Я встретилась с несколькими людьми, мастерски владевшими искусством тумо , они
неподвижно сидели на снегу безо всякой одежды, из ночи в ночь, погруженные в свои
мысли, в то время как вокруг кружились и завывали свирепые ветры.
Я видела при свете полной луны, как их ученики сдавали невероятный экзамен.
Нескольких молодых людей приводили в разгар зимы на берег озера или реки, где они
раздевались и принимались высушивать теплом своего тела простыни, смоченные в ледяной
воде. Едва одна простыня становилась сухой, как ее тотчас же заменяли другой. Простыни,
затвердевшие на морозе, дымились на плечах кандидатов-рескьянгх
104 , словно их
прикладывали к пылающей печке.
Более того, я узнала упражнения, позволяющие проделывать эти диковинные фокусы,
и, горя желанием довести свой опыт до конца, самолично тренировалась зимой, на
протяжении пяти месяцев, на высоте 3900 метров, в тонком ученическом одеянии из
хлопка105.
Узнав то, что меня интересовало, я сочла бесполезным продолжать учебу, так как не
собиралась постоянно жить в том крае, на который рассчитаны эти приемы.
Поэтому я вновь стала тривиально разводить огонь и носить теплую одежду.
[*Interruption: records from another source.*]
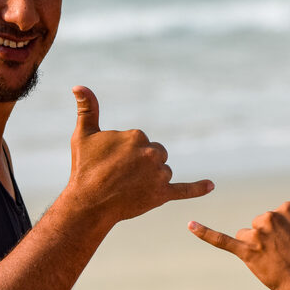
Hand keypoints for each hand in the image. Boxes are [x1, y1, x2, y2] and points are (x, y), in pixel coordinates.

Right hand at [66, 86, 212, 223]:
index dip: (125, 153)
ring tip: (129, 187)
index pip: (140, 141)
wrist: (88, 203)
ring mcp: (159, 175)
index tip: (111, 162)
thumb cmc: (84, 169)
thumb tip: (79, 86)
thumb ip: (87, 109)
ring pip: (163, 172)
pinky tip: (211, 185)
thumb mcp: (83, 135)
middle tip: (121, 176)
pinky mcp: (162, 194)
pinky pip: (185, 190)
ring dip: (151, 179)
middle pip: (155, 155)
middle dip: (142, 164)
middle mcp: (152, 152)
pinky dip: (198, 188)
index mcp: (138, 135)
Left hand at [188, 186, 289, 289]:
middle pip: (259, 226)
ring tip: (272, 262)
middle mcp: (269, 216)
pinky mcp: (244, 250)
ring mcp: (256, 233)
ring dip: (256, 249)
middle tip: (285, 256)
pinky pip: (221, 240)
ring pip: (247, 236)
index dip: (283, 234)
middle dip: (268, 241)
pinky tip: (189, 224)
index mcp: (286, 207)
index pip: (275, 217)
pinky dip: (204, 232)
Мой
спутник ошибался, полагая, что я в совершенстве овладела искусством тумо рескьянг .
— Вернитесь на то место, где останавливались путники, и соберите столько сухого
навоза и тонких веток, сколько сможете унести, — велела я ламе. — Это помешает вам
простудиться. А я пока займусь огнем.
Он повиновался, хотя был уверен, что топливо нам не пригодится.
Мне пришла в голову одна мысль: огниво и его принадлежности — кремень и мох106,
с помощью которых высекают искру, — отсырели и застыли, но не смогу ли я привести их в
действие, согрев на себе, подобно тому как я высушивала мокрые простыни во время
изучения тумо рескьянг ? Было нетрудно это проверить.
104 Рескьянг означает «только хлопок» (подразумевается одежда из хлопка), ибо те, кто упражняется в этом
искусстве или сведущи в нем, носят лишь юбки и куртки из хлопка.
105 Слишком долго было бы описывать здесь методы, используемые для создания тумо, соответствующие
разъяснения будут даны в книге, посвященной психической подготовке в Тибете.
106 Это не настоящий мох. Тибетцы используют пух некоторых высокогорных растений.
Я положила кремень и пучок мха под одежду и приступила к упражнению,
предписанному в подобных случаях.
Я упоминала о том, что мне хотелось спать. Помогая Ионгдену ставить палатку и
пытаясь развести костер, я немного стряхнула с себя дремоту, но теперь, в спокойном
состоянии, меня снова стало клонить в сон. Между тем мой ум всецело сосредоточился на
мысли о тумо и машинально, но непреклонно продолжал проделывать начатое
упражнение.
Вскоре я увидела пламя, взметнувшееся рядом со мной; оно все сильнее разгоралось,
окутывая меня своими красными языками, плясавшими над моей головой. Я почувствовала,
как меня наполняет восхитительное чувство блаженства…
И тут я подпрыгнула от треска ломавшегося на реке льда, который напоминал
пушечные выстрелы. Окружавшее меня пламя немедленно опустилось и исчезло, как бы
вернувшись под землю.
Я открыла глаза. Ветер свирепствовал еще сильнее, чем прежде. Мое тело горело, то ли
в результате проделанного ритуала, то ли из-за простуды, от естественно поднявшейся
температуры. Я не стала выяснять, в чем тут дело. Теперь огниво наверняка будет
действовать. Я встала и направилась к палатке, в то же время продолжая грезить. Я ощущала,
как из моей головы, из каждого моего пальца исходит огонь.